David Coate Consulting (DCC) analyzed various interior acoustical aspects of the planned Dover Community Center, in Dover, Massachusetts.
DCC created an acoustical model of the Community Room which is based on the planned architectural finishes and corresponding surface areas as well as the room volume. The baseline treatment scenario consists of 459 sqft of 5/8” thick Armstrong Acoustabuilt, placed in a band around the room. Table 1 shows the input data and calculated Reverberation Time (RT60). The RT60 is the time in seconds it takes for reverberation to decay 60 decibels. Excessive reverberation can interfere with speech and cause other undesirable acoustical effects.
Table 1. Community Room Reverberation Time for Baseline Treatment
Figure 1 shows the baseline treatment option compared with Speech Interference (SI) criteria. The analysis shows that the baseline treatment option would not be sufficient to reduce reverberation below the SI criteria.
Figure 1. Community Room Reverberation Time for Baseline Treatment
Next, DCC modified the model to increase the surface area of Acoustabuilt to a total of 1260 square feet. This modification would cause the reverberation time to meet the SI criteria at frequencies 500 Hz and above. Reverberation at lower frequencies would cause the room to sound somewhat “boomy” but not interfere with speech since speech typically peaks in the mid-frequencies.
An acoustical model for the Fitness/Dance room was developed using the previously described methodology. The model assumes that the ceiling would be comprised of the 5/8” Acoustabuilt treatment, and with no Tectum treatment on the walls. Tectum was under consideration for wall treatment if necessary. Figure 2 shows the results of this analysis indicating that reverberation in this space would be under control with this acoustical treatment. The peak at 250 Hz is due to all surfaces having poor absorption at that frequency.
Figure 2. Fitness/Dance Room Reverberation Time
Flanking Paths Since a modest sound system would be used in this space for fitness, there is some concern for paths of that sound reaching the conference room and flex rooms via a flanking path through the attic. DCC modeled this assuming the 5/8” Acoutibuilt ceiling, a 5/8” GWB layer, 13” airspace 50% filled with mineral wool, and ¾” plywood on top of the rafters. Table 2 shows the model results and Figure 3 shows the result graphically.

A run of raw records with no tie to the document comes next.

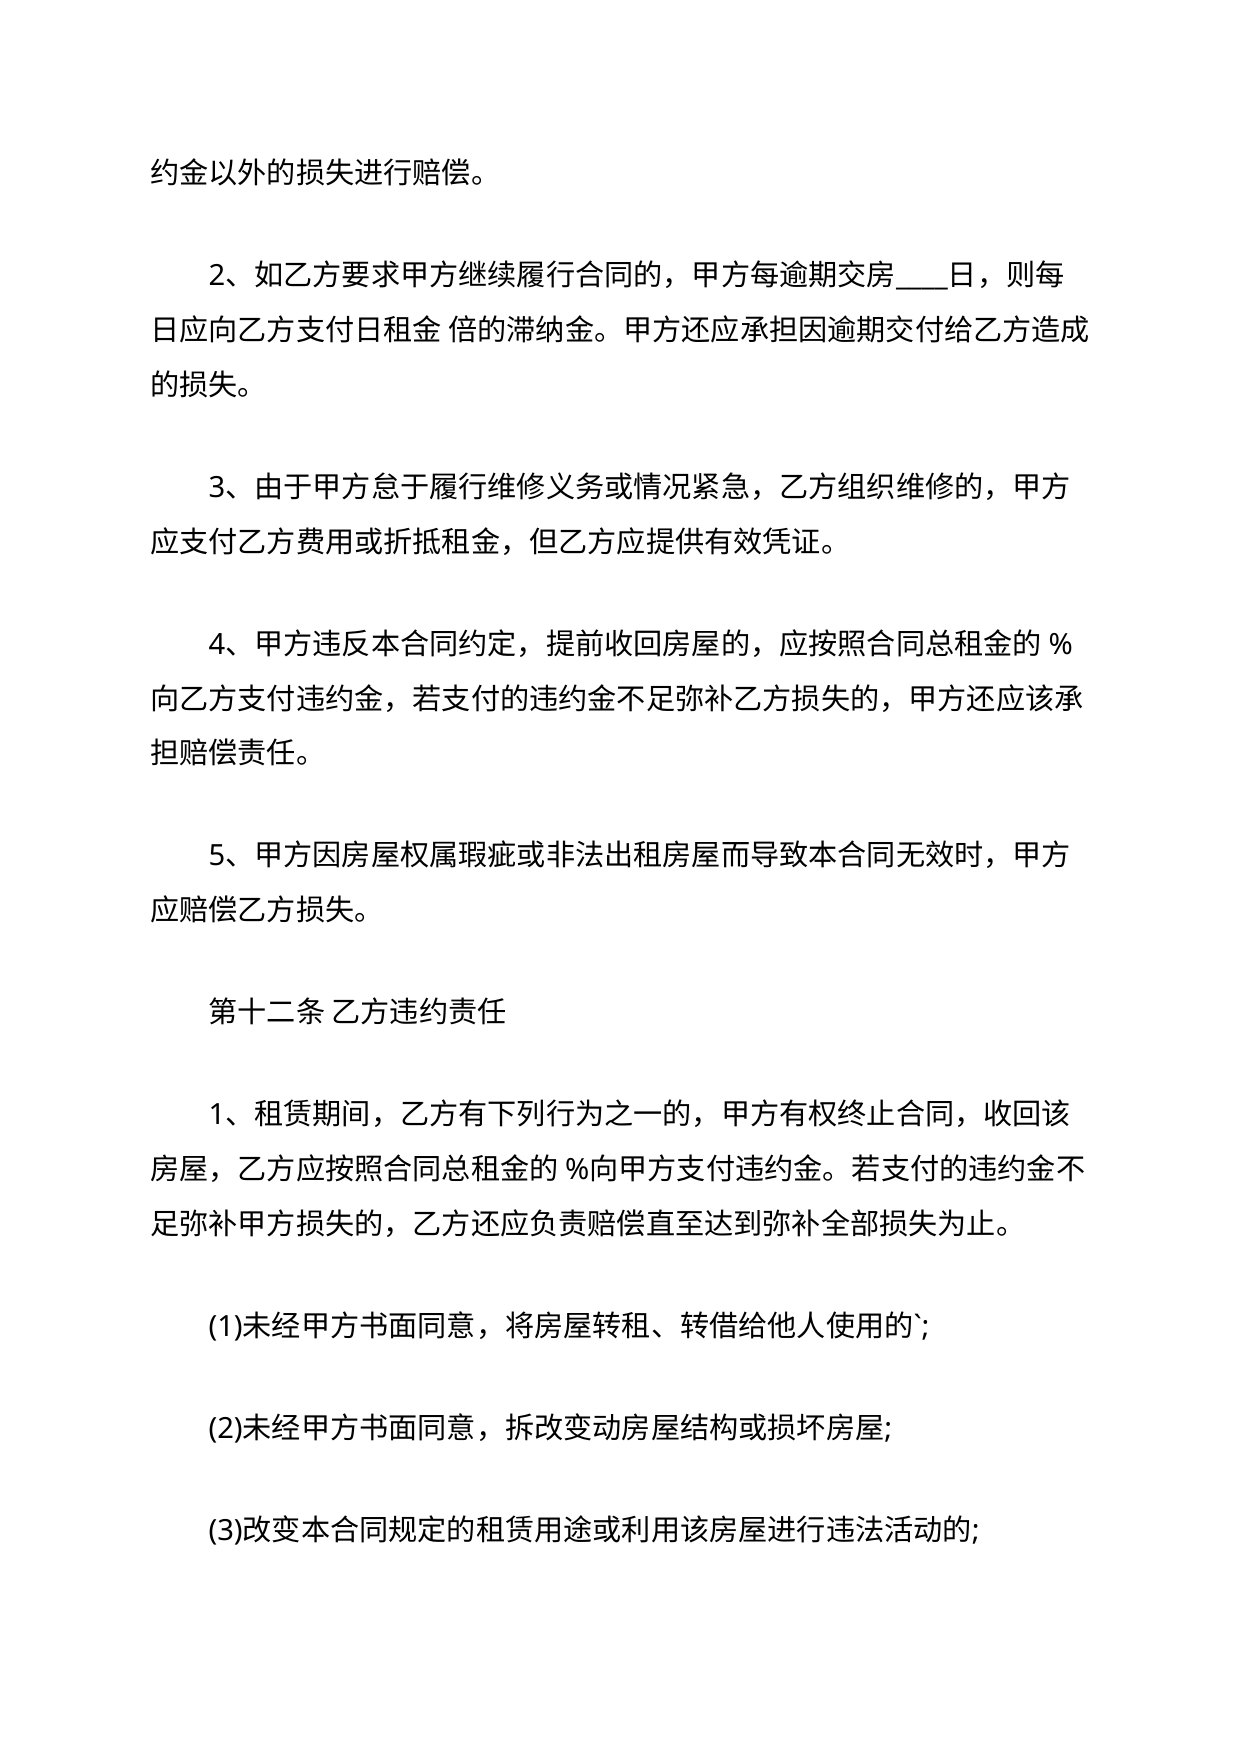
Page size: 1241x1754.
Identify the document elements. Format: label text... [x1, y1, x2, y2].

text (2)未经甲方书面同意，拆改变动房屋结构或损坏房屋; [150, 1404, 1090, 1447]
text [150, 150, 1090, 192]
text (1)未经甲方书面同意，将房屋转租、转借给他人使用的`; [150, 1302, 1090, 1344]
text 1、租赁期间，乙方有下列行为之一的，甲方有权终止合同，收回该房屋，乙方应按照合同总租金的 %向甲方支付违约金。若支付的违约金不足弥补甲方损失的，乙方还应负责赔偿直至达到弥补全部损失为止。 [150, 1090, 1090, 1243]
text 5、甲方因房屋权属瑕疵或非法出租房屋而导致本合同无效时，甲方应赔偿乙方损失。 [150, 832, 1090, 929]
text 3、由于甲方怠于履行维修义务或情况紧急，乙方组织维修的，甲方应支付乙方费用或折抵租金，但乙方应提供有效凭证。 [150, 463, 1090, 561]
text 2、如乙方要求甲方继续履行合同的，甲方每逾期交房____日，则每日应向乙方支付日租金 倍的滞纳金。甲方还应承担因逾期交付给乙方造成的损失。 [150, 252, 1090, 404]
text (3)改变本合同规定的租赁用途或利用该房屋进行违法活动的; [150, 1506, 1090, 1548]
text 4、甲方违反本合同约定，提前收回房屋的，应按照合同总租金的 %向乙方支付违约金，若支付的违约金不足弥补乙方损失的，甲方还应该承担赔偿责任。 [150, 620, 1090, 772]
text 第十二条 乙方违约责任 [150, 989, 1090, 1031]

Figure 3 shows that the sound levels would be at NC 30, which is relatively low, but perhaps audible since it is above the threshold of hearing. Note also that the sound system sound pressure level, measured by DCC at another fitness room, is relatively high. Sound levels for this project could be set to be below this level to maintain the estimated level in adjacent rooms.

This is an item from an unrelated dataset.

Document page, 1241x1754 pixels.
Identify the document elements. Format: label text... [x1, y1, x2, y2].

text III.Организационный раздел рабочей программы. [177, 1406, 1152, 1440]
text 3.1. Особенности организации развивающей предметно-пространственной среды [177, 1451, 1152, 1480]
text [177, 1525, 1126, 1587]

Table 2. Fitness/Dance Flanking Path Model Results
Figure 3. Estimated Fitness Room sound system level in Flex Room
Flex Rooms and Conference Room Since Figure 3 shows that the Fitness room sound system might be audible in the flex rooms and conference room, recommended treatments would include a 5/8” GWB ceiling with ACT beneath (to control room reverberation).

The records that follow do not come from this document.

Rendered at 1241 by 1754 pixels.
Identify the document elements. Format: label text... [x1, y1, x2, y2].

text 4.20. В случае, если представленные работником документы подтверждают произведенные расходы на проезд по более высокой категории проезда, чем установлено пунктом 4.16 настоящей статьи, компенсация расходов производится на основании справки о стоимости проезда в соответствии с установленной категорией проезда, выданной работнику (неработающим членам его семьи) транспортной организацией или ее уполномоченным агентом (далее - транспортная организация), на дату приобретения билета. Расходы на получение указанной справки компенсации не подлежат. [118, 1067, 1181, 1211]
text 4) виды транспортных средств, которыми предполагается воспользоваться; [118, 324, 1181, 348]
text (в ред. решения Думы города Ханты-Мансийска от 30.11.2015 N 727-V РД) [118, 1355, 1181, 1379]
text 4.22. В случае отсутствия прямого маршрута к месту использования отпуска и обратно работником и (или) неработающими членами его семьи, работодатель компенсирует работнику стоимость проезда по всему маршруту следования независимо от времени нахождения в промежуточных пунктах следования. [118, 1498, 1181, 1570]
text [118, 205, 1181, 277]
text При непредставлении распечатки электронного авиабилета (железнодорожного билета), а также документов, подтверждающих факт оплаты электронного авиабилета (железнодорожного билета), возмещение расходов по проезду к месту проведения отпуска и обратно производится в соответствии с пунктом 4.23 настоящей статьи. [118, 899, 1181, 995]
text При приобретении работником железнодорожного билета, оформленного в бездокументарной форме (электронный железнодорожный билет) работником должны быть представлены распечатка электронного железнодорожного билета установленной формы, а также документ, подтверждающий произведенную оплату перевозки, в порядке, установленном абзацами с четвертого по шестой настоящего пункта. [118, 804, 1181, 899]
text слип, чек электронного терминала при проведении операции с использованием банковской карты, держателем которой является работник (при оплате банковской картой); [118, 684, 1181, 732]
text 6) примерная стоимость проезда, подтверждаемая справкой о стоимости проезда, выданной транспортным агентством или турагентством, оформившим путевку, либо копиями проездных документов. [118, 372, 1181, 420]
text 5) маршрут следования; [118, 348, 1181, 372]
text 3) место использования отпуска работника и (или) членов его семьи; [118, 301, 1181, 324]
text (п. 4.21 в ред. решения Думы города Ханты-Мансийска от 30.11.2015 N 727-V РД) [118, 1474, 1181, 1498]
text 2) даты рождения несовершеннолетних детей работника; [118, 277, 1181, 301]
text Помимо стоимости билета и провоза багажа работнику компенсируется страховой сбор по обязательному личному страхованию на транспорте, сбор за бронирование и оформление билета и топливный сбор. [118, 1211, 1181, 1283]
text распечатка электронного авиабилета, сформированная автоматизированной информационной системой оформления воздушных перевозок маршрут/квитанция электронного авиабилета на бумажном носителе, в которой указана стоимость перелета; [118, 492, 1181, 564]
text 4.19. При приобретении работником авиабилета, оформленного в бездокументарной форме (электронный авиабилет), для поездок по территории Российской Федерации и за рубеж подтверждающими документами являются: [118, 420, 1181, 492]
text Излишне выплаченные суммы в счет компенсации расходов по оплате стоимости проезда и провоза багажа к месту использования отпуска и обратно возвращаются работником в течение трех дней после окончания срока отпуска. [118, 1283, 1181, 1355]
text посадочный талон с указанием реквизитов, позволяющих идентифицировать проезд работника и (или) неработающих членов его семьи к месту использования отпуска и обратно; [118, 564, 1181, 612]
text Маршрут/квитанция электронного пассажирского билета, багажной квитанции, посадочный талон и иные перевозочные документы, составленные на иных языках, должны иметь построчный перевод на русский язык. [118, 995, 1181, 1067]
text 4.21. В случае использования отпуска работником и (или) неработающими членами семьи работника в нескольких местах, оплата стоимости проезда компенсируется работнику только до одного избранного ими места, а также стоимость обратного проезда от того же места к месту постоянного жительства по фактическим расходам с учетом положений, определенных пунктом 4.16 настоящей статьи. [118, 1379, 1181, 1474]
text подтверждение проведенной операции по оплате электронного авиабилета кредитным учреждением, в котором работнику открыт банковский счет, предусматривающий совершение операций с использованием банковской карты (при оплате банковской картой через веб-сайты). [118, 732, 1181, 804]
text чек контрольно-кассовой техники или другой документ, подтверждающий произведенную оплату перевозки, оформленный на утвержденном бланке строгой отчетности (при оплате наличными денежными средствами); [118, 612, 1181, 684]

The recommended moveable partition (Modernfold Model Acousti-Seal #931) Transmission Loss is STC 50. The bulkhead for the partition should also be at STC 50 which is expected with four layers of 5/8” GWB with a four-inch airspace and cavity 50% filled with mineral wool.
Recreational Room (Gym)
The Recreational Room (Gym) was modeled using the previously described techniques, assuming TorisA (2.5” acoustical decking), GWB walls and linoleum on concrete floor. Figure 4 shows the results of this analysis which shows that the expected Reverberation Time is at or below the SI criteria, except in the high frequencies.
Figure 4. Recreational Room Reverberation Time
The wall separating the gym from the Parks and Recreation offices is planned to be 12” concrete masonry unit which is assumed to be hollow core. Figure 5 shows sound levels from the gym sound system in the offices assuming the same relatively high measured sound system level used in the previous analysis.
Figure 5. Gym Sound System Levels in Parks and Recreational Offices
The resulting gym sound system level in the offices would be relatively high (NC 40) with the 12” CMU. While the generous 12” separation provides good sound isolation, the hollow core blocks are relatively lightweight (compared with solid blocks) and the assumed sound system level is also relatively high. Figure 5 also shows the results of adding another 2x4 wall layer assuming 5/8” GWB and the cavity 50% filled with fiberglass batt. This results in a sound system level of NC 25 which is low and possibly masked by HVAC noise in the offices.
COA Offices Since there are no major noise producing activities adjacent to the COA offices, the walls of the offices should be specified at STC 50 which could be achieved by a wall construction of four layers of 5/8” GWB with a four-inch airspace and cavity 50% filled with mineral wool. Similarly, expected noise levels from flex room activities above are expected to be low, so a floor/ceiling assembly with similar construction to the walls should achieve STC 50. Acoustic ceiling tiles should achieve sufficient reverberation control for the COA offices.